Geology and geomorphology of the intersecting Mission Creek and Banning fault strands, southern San Andreas Fault

The Mission Creek and Banning strands of the San Andreas fault zone merge at Biskra Palms, near Indio, CA. Here faulting appears to have dextrally displaced the northern margin of an ~ 50 ka alluvial fan by ~ 600 to 700 m in a right-lateral sense. Some geologic maps however, show a thrust fault that merges with the downstream edge of the fan and raises the possibility that the fan edge has been structurally modified since abandonment. We excavated a series of cuts across the fan edge to test this hypothesis. These cuts reveal features that support a thrust fault model as they show a 1-m-thick, subhorizontal shear zone that contains Plio-Pleistocene Palm Spring Formation in its hanging wall and late Pleistocene alluvium and Holocene(?) colluvium and alluvium in its footwall. The excavations clearly show that the shear zone overrides paleo-topography of the ~ 50 ka fan. In places colluvium and alluvium fill low-lying areas ahead of the hanging wall block that was subsequently overridden by motion on the thrust. Faulting therefore post-dates the youngest footwall unit. Though no dateable material has been obtained, the unconsolidated nature and lack of soil development suggest that the colluvium and alluvium found in the footwall is quite young.
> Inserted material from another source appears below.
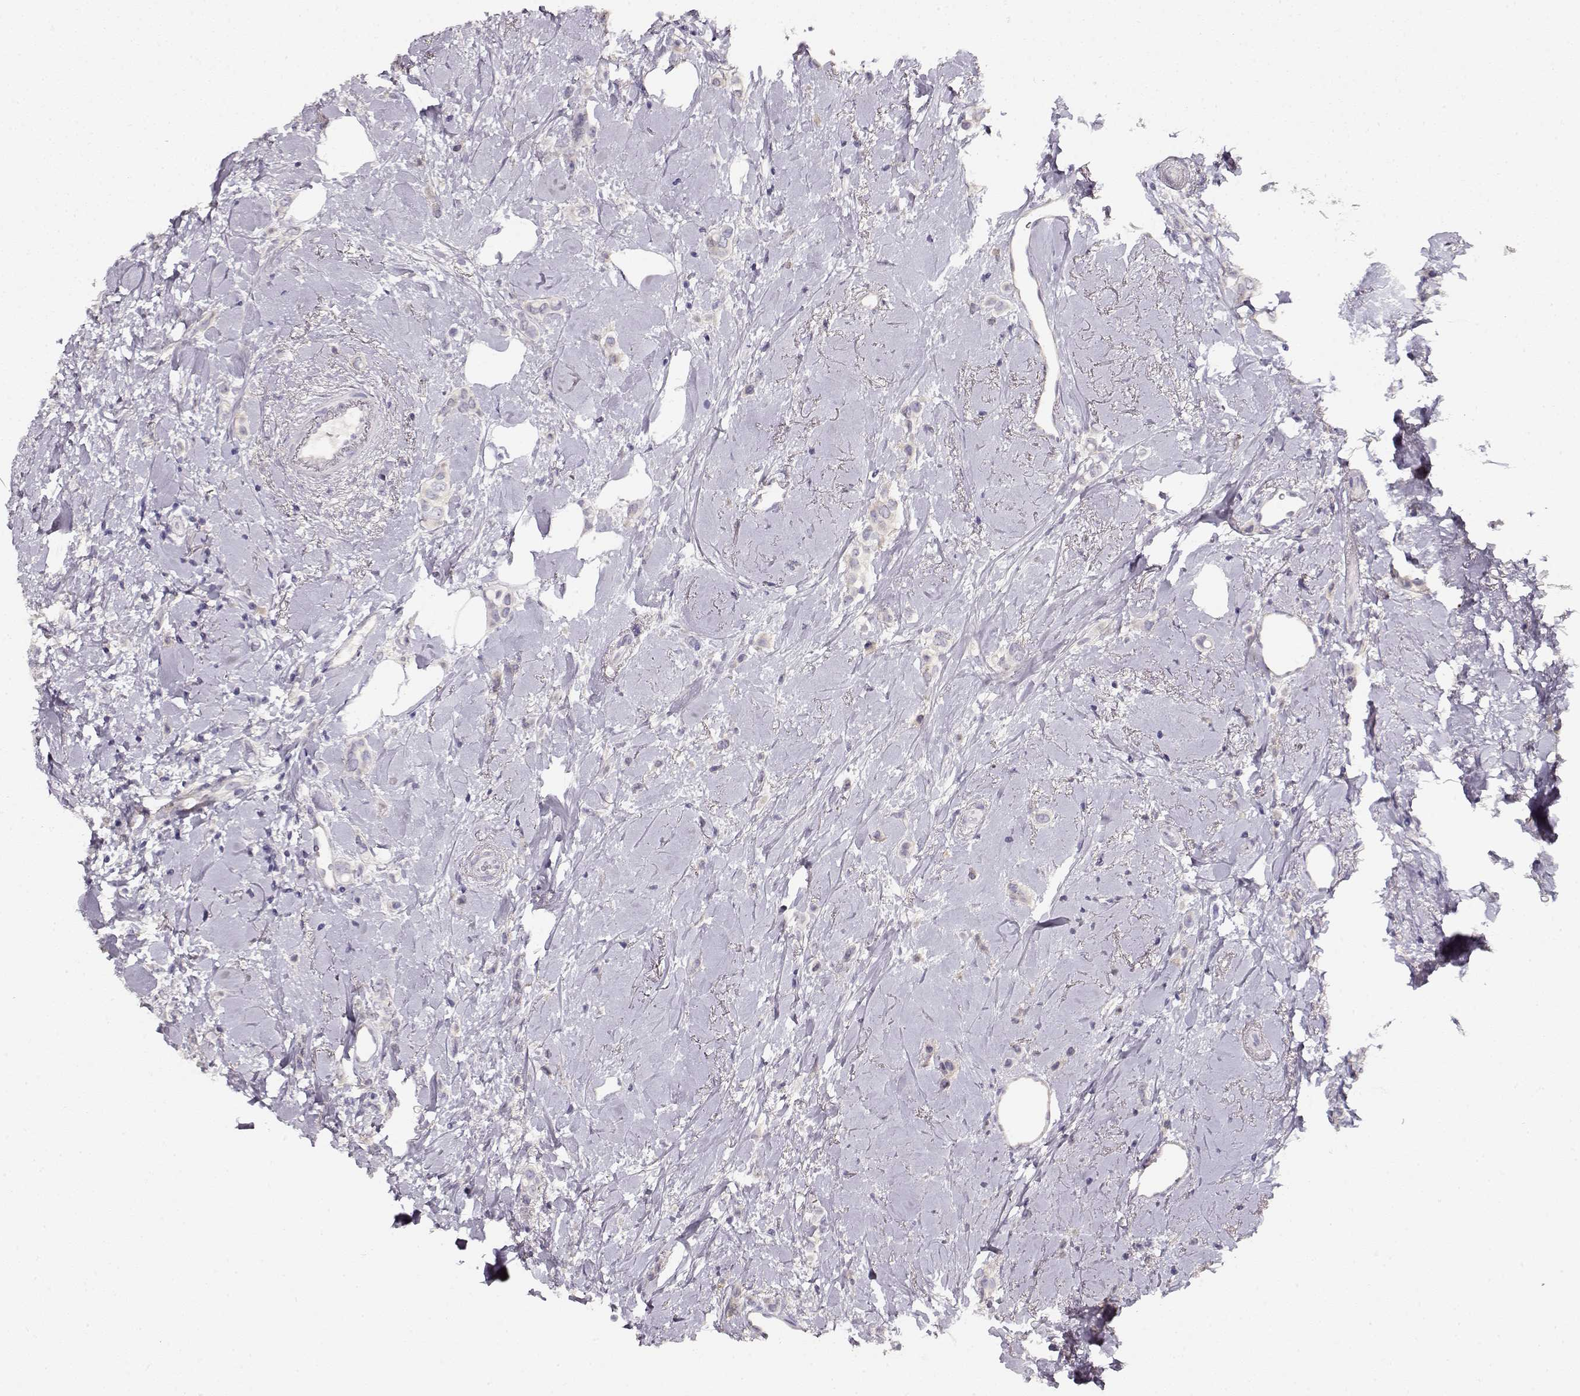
{"staining": {"intensity": "negative", "quantity": "none", "location": "none"}, "tissue": "breast cancer", "cell_type": "Tumor cells", "image_type": "cancer", "snomed": [{"axis": "morphology", "description": "Lobular carcinoma"}, {"axis": "topography", "description": "Breast"}], "caption": "This photomicrograph is of breast cancer stained with immunohistochemistry to label a protein in brown with the nuclei are counter-stained blue. There is no expression in tumor cells.", "gene": "NDRG4", "patient": {"sex": "female", "age": 66}}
Several features support a SE-transport direction of the fault including map-scale E-W trending open folds in the hanging wall and SE-trending slickenlines within the shear zone. In addition, the hanging wall block contains alluvial strath terraces that are cut into the Palm Spring Formation, ~ 30-50 m above the footwall. Though their age is unknown, the soil and desert varnish on terrace boulders resembles the ~ 50 ka fan surface in the footwall. This possible correlation yields an uplift rate of 0.5-1.0 mm/yr, and slip rate of 1-2 mm/yr assuming a 30-degree dipping thrust and a San Andreas-parallel slip vector. The margin of the ~ 50 ka fan is therefore substantially modified by thrust faulting and using the fan edge to constrain displacement would underestimate the total amount of right-lateral slip across the San Andreas fault here. Our new model interprets the thrust as the surface trace of the Banning fault strand where it overrides the Biskra Palms fan and merges with Mission Creek fault strand.